A further difference between the FAIRPARK study and this study was that the former observed a small but significant clinical improvement in the deferiprone-treated PD subjects compared to placebo-treated PD subjects28. The delayed start PD subjects who received placebo over the first 6 months averaged a 1 point UPDRS decline in motor function, whilst the early start deferiprone group improved by an average of 2 UPDRS points over the same period, giving an overall UPDRS difference between the two groups of 3 points. In our pilot study we observed a trend for an improvement in UPDRS motor scores in the 30 mg/kg/day deferiprone treated subjects compared to the placebo and 20 mg/kg/day group although this was not significant. This may again relate to the FAIRPARK study utilising the more active dose of 30 mg/kg/day dose of deferiprone for the whole of their study and in a slightly greater number of subjects. In addition in the FAIRPARK study, PD patients (n = 19) who were recruited, had a clinical diagnosis of PD made less than 3 years before enrolment, whereas subjects recruited for this present study had a disease duration of less than 5 years. However the FAIRPARK patients showed higher motor scores UPDRS = 23.7 ± 7 by comparison to the PD patients in the present study, 11 ± 0.8, the former having been assessed in off medication state.

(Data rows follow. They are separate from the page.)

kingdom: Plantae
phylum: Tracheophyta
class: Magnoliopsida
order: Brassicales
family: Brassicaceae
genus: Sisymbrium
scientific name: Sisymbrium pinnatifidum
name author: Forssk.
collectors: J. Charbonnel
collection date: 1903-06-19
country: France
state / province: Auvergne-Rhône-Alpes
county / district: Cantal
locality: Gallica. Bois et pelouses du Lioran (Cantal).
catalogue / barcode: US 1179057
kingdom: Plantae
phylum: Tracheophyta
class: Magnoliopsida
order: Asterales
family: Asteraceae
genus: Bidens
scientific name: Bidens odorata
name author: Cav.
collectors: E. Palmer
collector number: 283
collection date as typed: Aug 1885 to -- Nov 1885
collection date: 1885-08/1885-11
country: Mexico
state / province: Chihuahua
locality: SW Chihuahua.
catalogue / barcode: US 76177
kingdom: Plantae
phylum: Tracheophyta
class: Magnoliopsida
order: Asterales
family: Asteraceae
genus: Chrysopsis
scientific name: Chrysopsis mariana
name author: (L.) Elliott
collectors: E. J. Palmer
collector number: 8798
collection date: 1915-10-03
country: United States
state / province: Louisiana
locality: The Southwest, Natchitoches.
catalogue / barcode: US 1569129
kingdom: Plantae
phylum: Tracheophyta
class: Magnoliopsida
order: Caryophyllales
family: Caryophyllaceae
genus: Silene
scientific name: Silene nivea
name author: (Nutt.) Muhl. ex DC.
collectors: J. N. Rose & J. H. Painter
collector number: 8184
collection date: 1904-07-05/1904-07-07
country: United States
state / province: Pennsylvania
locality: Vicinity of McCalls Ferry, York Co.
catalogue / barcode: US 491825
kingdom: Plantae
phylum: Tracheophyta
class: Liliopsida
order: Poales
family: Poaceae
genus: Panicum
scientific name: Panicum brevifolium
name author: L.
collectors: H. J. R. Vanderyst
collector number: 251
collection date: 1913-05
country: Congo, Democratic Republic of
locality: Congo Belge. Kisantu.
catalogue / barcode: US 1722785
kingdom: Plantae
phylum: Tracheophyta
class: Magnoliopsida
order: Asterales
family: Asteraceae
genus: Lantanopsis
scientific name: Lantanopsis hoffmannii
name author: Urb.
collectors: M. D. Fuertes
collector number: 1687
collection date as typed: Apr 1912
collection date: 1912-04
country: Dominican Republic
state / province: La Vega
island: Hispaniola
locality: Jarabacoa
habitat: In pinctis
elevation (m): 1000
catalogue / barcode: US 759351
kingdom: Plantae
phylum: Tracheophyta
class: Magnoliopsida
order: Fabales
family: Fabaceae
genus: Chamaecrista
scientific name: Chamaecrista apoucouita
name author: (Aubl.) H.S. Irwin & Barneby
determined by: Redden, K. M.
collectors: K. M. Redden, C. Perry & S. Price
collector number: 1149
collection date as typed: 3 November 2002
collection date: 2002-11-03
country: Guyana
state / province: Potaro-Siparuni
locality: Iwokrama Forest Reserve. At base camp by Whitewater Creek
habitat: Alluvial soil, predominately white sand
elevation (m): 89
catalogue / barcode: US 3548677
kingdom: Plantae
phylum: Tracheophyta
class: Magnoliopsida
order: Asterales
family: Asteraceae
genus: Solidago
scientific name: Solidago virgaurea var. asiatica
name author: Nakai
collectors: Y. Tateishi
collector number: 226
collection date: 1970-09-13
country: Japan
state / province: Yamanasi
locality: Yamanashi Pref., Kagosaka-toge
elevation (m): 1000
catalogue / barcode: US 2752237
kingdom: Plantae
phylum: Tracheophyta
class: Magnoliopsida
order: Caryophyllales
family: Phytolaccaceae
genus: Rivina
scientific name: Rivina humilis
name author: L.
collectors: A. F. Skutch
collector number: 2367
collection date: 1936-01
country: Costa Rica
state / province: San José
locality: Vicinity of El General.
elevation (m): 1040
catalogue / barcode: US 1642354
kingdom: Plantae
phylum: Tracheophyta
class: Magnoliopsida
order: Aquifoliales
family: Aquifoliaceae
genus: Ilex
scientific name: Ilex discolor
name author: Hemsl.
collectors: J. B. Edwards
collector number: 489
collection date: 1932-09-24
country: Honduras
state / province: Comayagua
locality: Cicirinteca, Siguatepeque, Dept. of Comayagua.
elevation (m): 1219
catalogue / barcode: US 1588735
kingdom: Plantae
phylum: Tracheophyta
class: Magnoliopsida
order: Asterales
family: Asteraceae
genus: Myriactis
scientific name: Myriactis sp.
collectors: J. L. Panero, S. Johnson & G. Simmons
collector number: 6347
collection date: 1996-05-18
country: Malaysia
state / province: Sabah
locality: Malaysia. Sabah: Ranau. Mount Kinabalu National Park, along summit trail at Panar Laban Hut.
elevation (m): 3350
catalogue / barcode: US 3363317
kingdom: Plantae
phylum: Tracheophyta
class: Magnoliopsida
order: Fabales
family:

As in the FAIRPARK study we also observed a reduction in serum ferritin concentrations in PD subjects treated with deferiprone compared to placebo. This would reflect the mobilisation of iron stores particularly from the liver. With regards to brain iron mobilisation, deferiprone therapy was observed to be most efficient in those PD subjects starting with low serum ferritin content <100 ng/ml at the start of the study. This might suggest that there is a need to lower body iron stores before iron can be mobilised from specific brain regions. Indeed, in animal studies where body iron stores were depleted, there was an increased release of iron from the brain29. There was a correlation between the plasma concentrations of ferritin and IL-6, suggesting that the iron status of PD patients with high plasma ferritin may reflect the anaemia of chronic disease. Indeed, increased levels of pro-inflammatory cytokines, IL-1β, IL-2, IL-6 and TNFα are present in the brain, cerebrospinal fluid30 and plasma of PD patients31,32,33 such that changes in IL-6 observed in PD plasma might be indicative of inflammatory changes in the brain34. It is unknown whether plasma hepcidin levels, the master regulator of iron metabolism, are altered in PD patients. Hepcidin binds to the sole known iron exporter, ferroportin, causing its internalisation and degradation, thereby inhibiting iron efflux35. Hepcidin transcription can be stimulated by increases in serum iron as well as by inflammatory stimuli, most notably by IL-6, which signals via the IL6 receptor (IL-6Ra) and gp130 via the janus kinase (JAK) – STAT 3 pathway36, 37; such pathways are important since they can lead to the internalisation of iron in cells.

In conclusion, we have demonstrated that short term deferiprone therapy in PD subjects is safe and is associated with decreases of iron in specific brain regions. These studies support future longer-term clinical trials in PD where the neuroprotective effects of deferiprone can be fully assessed.